Panetta headed the CIA as director during President Obama’s first term. He also served as defense secretary and previously was a Democratic congressman.

Panetta’s remarks add to a chorus of mounting criticism over the president-elect’s choice not to attend intel briefings, such as from Representative Adam Schiff, the top Democrat on the House Intelligence Committee.

"It is deeply disturbing that the president-elect has time for rallies but not for regular intelligence briefings," Schiff said, according to Reuters.

In a recent interview, Trump said he’s “a smart person” and he didn’t “have to be told the same things in the same words every single day for the next eight years.”
“I get it when I need it,” Trump told Fox News on Sunday.

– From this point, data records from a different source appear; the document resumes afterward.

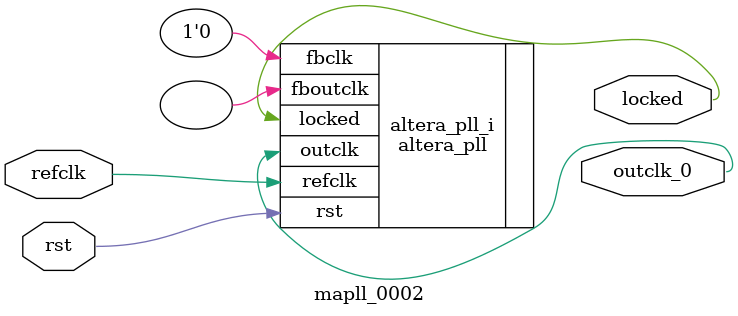
<source format=v>
`timescale 1ns/10ps
module  mapll_0002(

	// interface 'refclk'
	input wire refclk,

	// interface 'reset'
	input wire rst,

	// interface 'outclk0'
	output wire outclk_0,

	// interface 'locked'
	output wire locked
);

	altera_pll #(
		.fractional_vco_multiplier("false"),
		.reference_clock_frequency("50.0 MHz"),
		.operation_mode("direct"),
		.number_of_clocks(1),
		.output_clock_frequency0("100.000000 MHz"),
		.phase_shift0("0 ps"),
		.duty_cycle0(50),
		.output_clock_frequency1("0 MHz"),
		.phase_shift1("0 ps"),
		.duty_cycle1(50),
		.output_clock_frequency2("0 MHz"),
		.phase_shift2("0 ps"),
		.duty_cycle2(50),
		.output_clock_frequency3("0 MHz"),
		.phase_shift3("0 ps"),
		.duty_cycle3(50),
		.output_clock_frequency4("0 MHz"),
		.phase_shift4("0 ps"),
		.duty_cycle4(50),
		.output_clock_frequency5("0 MHz"),
		.phase_shift5("0 ps"),
		.duty_cycle5(50),
		.output_clock_frequency6("0 MHz"),
		.phase_shift6("0 ps"),
		.duty_cycle6(50),
		.output_clock_frequency7("0 MHz"),
		.phase_shift7("0 ps"),
		.duty_cycle7(50),
		.output_clock_frequency8("0 MHz"),
		.phase_shift8("0 ps"),
		.duty_cycle8(50),
		.output_clock_frequency9("0 MHz"),
		.phase_shift9("0 ps"),
		.duty_cycle9(50),
		.output_clock_frequency10("0 MHz"),
		.phase_shift10("0 ps"),
		.duty_cycle10(50),
		.output_clock_frequency11("0 MHz"),
		.phase_shift11("0 ps"),
		.duty_cycle11(50),
		.output_clock_frequency12("0 MHz"),
		.phase_shift12("0 ps"),
		.duty_cycle12(50),
		.output_clock_frequency13("0 MHz"),
		.phase_shift13("0 ps"),
		.duty_cycle13(50),
		.output_clock_frequency14("0 MHz"),
		.phase_shift14("0 ps"),
		.duty_cycle14(50),
		.output_clock_frequency15("0 MHz"),
		.phase_shift15("0 ps"),
		.duty_cycle15(50),
		.output_clock_frequency16("0 MHz"),
		.phase_shift16("0 ps"),
		.duty_cycle16(50),
		.output_clock_frequency17("0 MHz"),
		.phase_shift17("0 ps"),
		.duty_cycle17(50),
		.pll_type("General"),
		.pll_subtype("General")
	) altera_pll_i (
		.rst	(rst),
		.outclk	({outclk_0}),
		.locked	(locked),
		.fboutclk	( ),
		.fbclk	(1'b0),
		.refclk	(refclk)
	);
endmodule


</source>
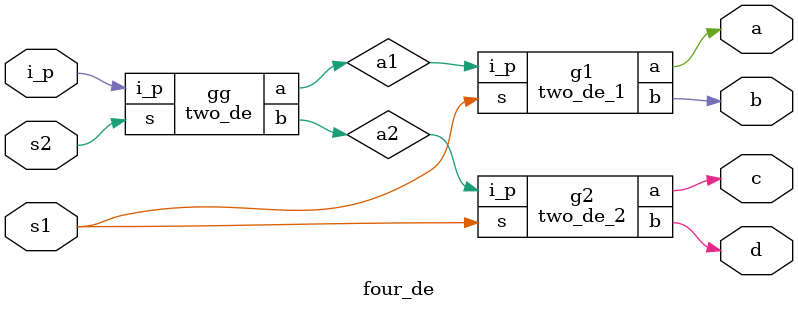
<source format=v>


// Verification Directory fv/four_de 

module two_de_1(i_p, a, b, s);
  input i_p, s;
  output a, b;
  wire i_p, s;
  wire a, b;
  NOR2BXL g17(.AN (i_p), .B (s), .Y (a));
  AND2XL g18(.A (s), .B (i_p), .Y (b));
endmodule

module two_de_2(i_p, a, b, s);
  input i_p, s;
  output a, b;
  wire i_p, s;
  wire a, b;
  NOR2BXL g17(.AN (i_p), .B (s), .Y (a));
  AND2XL g18(.A (s), .B (i_p), .Y (b));
endmodule

module two_de(i_p, a, b, s);
  input i_p, s;
  output a, b;
  wire i_p, s;
  wire a, b;
  NOR2BXL g17(.AN (i_p), .B (s), .Y (a));
  AND2X1 g18(.A (s), .B (i_p), .Y (b));
endmodule

module four_de(i_p, a, b, c, d, s1, s2);
  input i_p, s1, s2;
  output a, b, c, d;
  wire i_p, s1, s2;
  wire a, b, c, d;
  wire a1, a2;
  two_de_1 g1(a1, a, b, s1);
  two_de_2 g2(a2, c, d, s1);
  two_de gg(i_p, a1, a2, s2);
endmodule


</source>
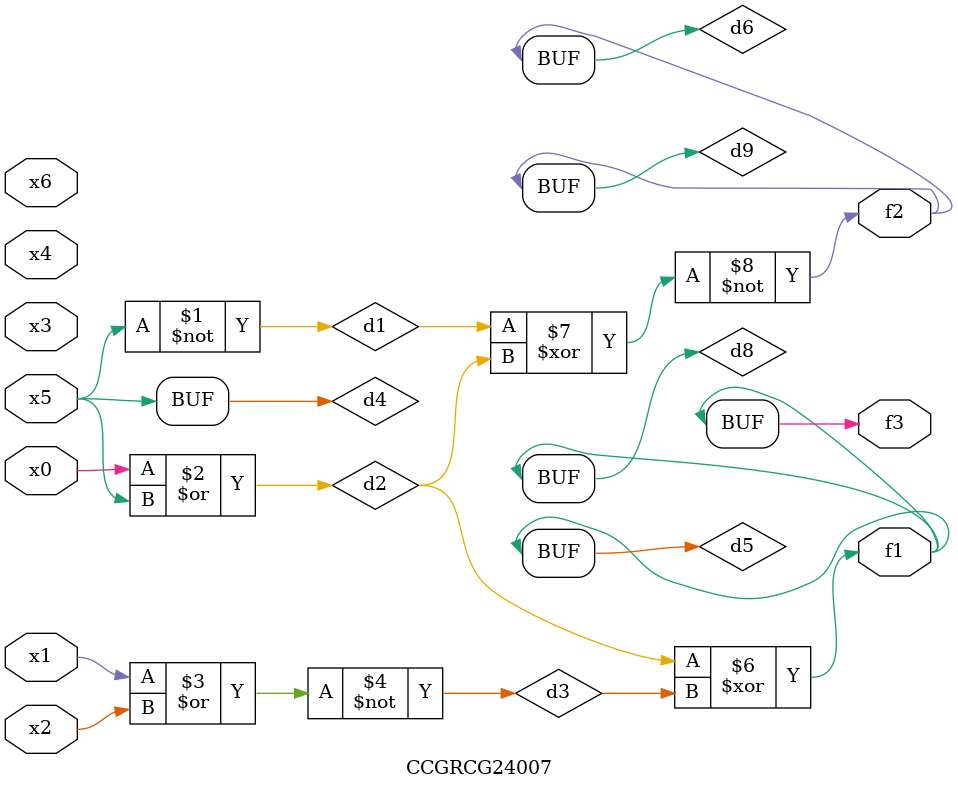
<source format=v>
module CCGRCG24007(
	input x0, x1, x2, x3, x4, x5, x6,
	output f1, f2, f3
);

	wire d1, d2, d3, d4, d5, d6, d7, d8, d9;

	nand (d1, x5);
	or (d2, x0, x5);
	nor (d3, x1, x2);
	xnor (d4, d1);
	xor (d5, d2, d3);
	xnor (d6, d1, d2);
	not (d7, x4);
	buf (d8, d5);
	xor (d9, d6);
	assign f1 = d8;
	assign f2 = d9;
	assign f3 = d8;
endmodule

</source>
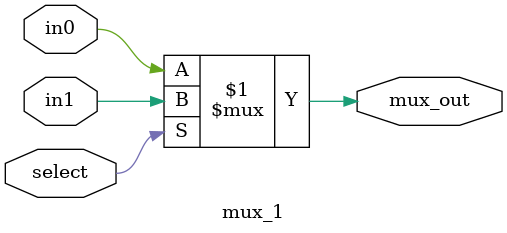
<source format=v>
`timescale 1ns/1ps

module  mux_1 (
          in0,
	  in1,
	  select,
	  mux_out
               );

input   in0 ;
input   in1 ;
input          select ;
output  mux_out ;


wire   mux_out ;


assign mux_out =  (select) ? in1 : in0 ;

endmodule

</source>
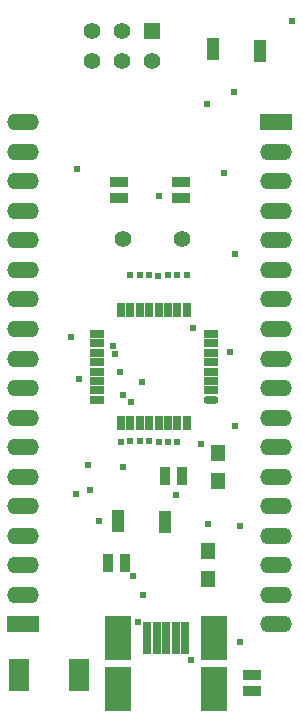
<source format=gts>
G04*
G04 #@! TF.GenerationSoftware,Altium Limited,Altium Designer,21.0.9 (235)*
G04*
G04 Layer_Color=8388736*
%FSLAX25Y25*%
%MOIN*%
G70*
G04*
G04 #@! TF.SameCoordinates,8C7BE193-C278-4644-9D0B-105955A7BB27*
G04*
G04*
G04 #@! TF.FilePolarity,Negative*
G04*
G01*
G75*
%ADD26R,0.03950X0.07493*%
%ADD27R,0.08871X0.14580*%
%ADD28R,0.02769X0.10839*%
%ADD29O,0.05032X0.02572*%
%ADD30R,0.05032X0.02572*%
%ADD31R,0.02572X0.05032*%
%ADD32R,0.05131X0.05721*%
%ADD33R,0.03556X0.06115*%
%ADD34R,0.06115X0.03556*%
%ADD35R,0.07099X0.10642*%
%ADD36R,0.10642X0.05524*%
%ADD37O,0.10642X0.05524*%
%ADD38C,0.05524*%
%ADD39R,0.05524X0.05524*%
%ADD40C,0.02375*%
D26*
X88090Y222736D02*
D03*
X72342Y223130D02*
D03*
X56496Y65650D02*
D03*
X40748Y66043D02*
D03*
D27*
X72982Y9990D02*
D03*
Y26919D02*
D03*
X40699Y9990D02*
D03*
X40699Y26919D02*
D03*
D28*
X63140D02*
D03*
X50541D02*
D03*
X53691D02*
D03*
X56841D02*
D03*
X59990D02*
D03*
D29*
X71654Y106299D02*
D03*
D30*
Y109449D02*
D03*
Y112598D02*
D03*
Y115748D02*
D03*
Y118898D02*
D03*
Y122047D02*
D03*
Y125197D02*
D03*
Y128347D02*
D03*
X33858D02*
D03*
Y125197D02*
D03*
Y122047D02*
D03*
Y118898D02*
D03*
Y115748D02*
D03*
Y112598D02*
D03*
Y109449D02*
D03*
Y106299D02*
D03*
D31*
X63779Y136221D02*
D03*
Y98425D02*
D03*
X60630Y136221D02*
D03*
Y98425D02*
D03*
X57480Y136221D02*
D03*
Y98425D02*
D03*
X54331Y136221D02*
D03*
Y98425D02*
D03*
X51181Y136221D02*
D03*
Y98425D02*
D03*
X48031Y136221D02*
D03*
Y98425D02*
D03*
X44882Y136221D02*
D03*
Y98425D02*
D03*
X41732Y136221D02*
D03*
Y98425D02*
D03*
D32*
X74213Y79331D02*
D03*
Y88583D02*
D03*
X70669Y55807D02*
D03*
Y46555D02*
D03*
D33*
X37598Y52067D02*
D03*
X43110D02*
D03*
X56595Y81004D02*
D03*
X62106D02*
D03*
D34*
X85335Y14665D02*
D03*
Y9154D02*
D03*
X41043Y173425D02*
D03*
Y178937D02*
D03*
X61713Y179035D02*
D03*
Y173524D02*
D03*
D35*
X27854Y14665D02*
D03*
X7776D02*
D03*
D36*
X93504Y198819D02*
D03*
X9212Y31496D02*
D03*
D37*
X93504D02*
D03*
Y41339D02*
D03*
Y51181D02*
D03*
Y61024D02*
D03*
Y70866D02*
D03*
Y80709D02*
D03*
Y90551D02*
D03*
Y100394D02*
D03*
Y110236D02*
D03*
Y120079D02*
D03*
Y129921D02*
D03*
Y139764D02*
D03*
Y149606D02*
D03*
Y159449D02*
D03*
Y169291D02*
D03*
Y179134D02*
D03*
Y188976D02*
D03*
X9212Y198819D02*
D03*
Y188976D02*
D03*
Y179134D02*
D03*
Y169291D02*
D03*
Y159449D02*
D03*
Y149606D02*
D03*
Y139764D02*
D03*
Y129921D02*
D03*
Y120079D02*
D03*
Y110236D02*
D03*
Y100394D02*
D03*
Y90551D02*
D03*
Y80709D02*
D03*
Y70866D02*
D03*
Y61024D02*
D03*
Y51181D02*
D03*
Y41339D02*
D03*
D38*
X62008Y159843D02*
D03*
X42323D02*
D03*
X42165Y229134D02*
D03*
X32165D02*
D03*
X42165Y219134D02*
D03*
X32165D02*
D03*
X52165D02*
D03*
D39*
Y229134D02*
D03*
D40*
X47539Y32185D02*
D03*
X27067Y183338D02*
D03*
X79921Y97638D02*
D03*
Y155020D02*
D03*
X68385Y91732D02*
D03*
X76279Y181791D02*
D03*
X79626Y209055D02*
D03*
X98917Y232579D02*
D03*
X81570Y25664D02*
D03*
X81595Y64272D02*
D03*
X49016Y41142D02*
D03*
X45866Y47638D02*
D03*
X42421Y84055D02*
D03*
X65108Y19636D02*
D03*
X63779Y147835D02*
D03*
X60630D02*
D03*
X57382D02*
D03*
X54035Y147736D02*
D03*
X51083Y147835D02*
D03*
X48130D02*
D03*
X44980Y147933D02*
D03*
X27756Y113287D02*
D03*
X25098Y127362D02*
D03*
X78150Y122146D02*
D03*
X39272Y124213D02*
D03*
X39862Y121457D02*
D03*
X42421Y107776D02*
D03*
X45157Y105463D02*
D03*
X48031Y92421D02*
D03*
X48819Y112402D02*
D03*
X44882Y92421D02*
D03*
X41634Y115748D02*
D03*
X41732Y92224D02*
D03*
X51181Y92421D02*
D03*
X54331Y92126D02*
D03*
X57480Y92126D02*
D03*
X60630Y92126D02*
D03*
X26969Y75000D02*
D03*
X70669Y64764D02*
D03*
X60039Y74705D02*
D03*
X30807Y84646D02*
D03*
X31605Y76382D02*
D03*
X34547Y66043D02*
D03*
X65748Y130315D02*
D03*
X70374Y205020D02*
D03*
X54626Y174409D02*
D03*
M02*

</source>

The comment provoked criticism from the intelligence community on his dismissal of the briefings.

Trump's transition team, however, fought back against his critics and said he gets intelligence briefings at least three times a week.

“Every single day, he’s getting a briefing,” Spokesman Sean Spicer told reporters during a daily transition conference call on Wednesday. “Three times a week, it’s the actual.”

Most modern-day presidents-elect had intelligence officials brief them nearly every day on the contents of the President’s Daily Brief, the highest-level intelligence document produced in the United States.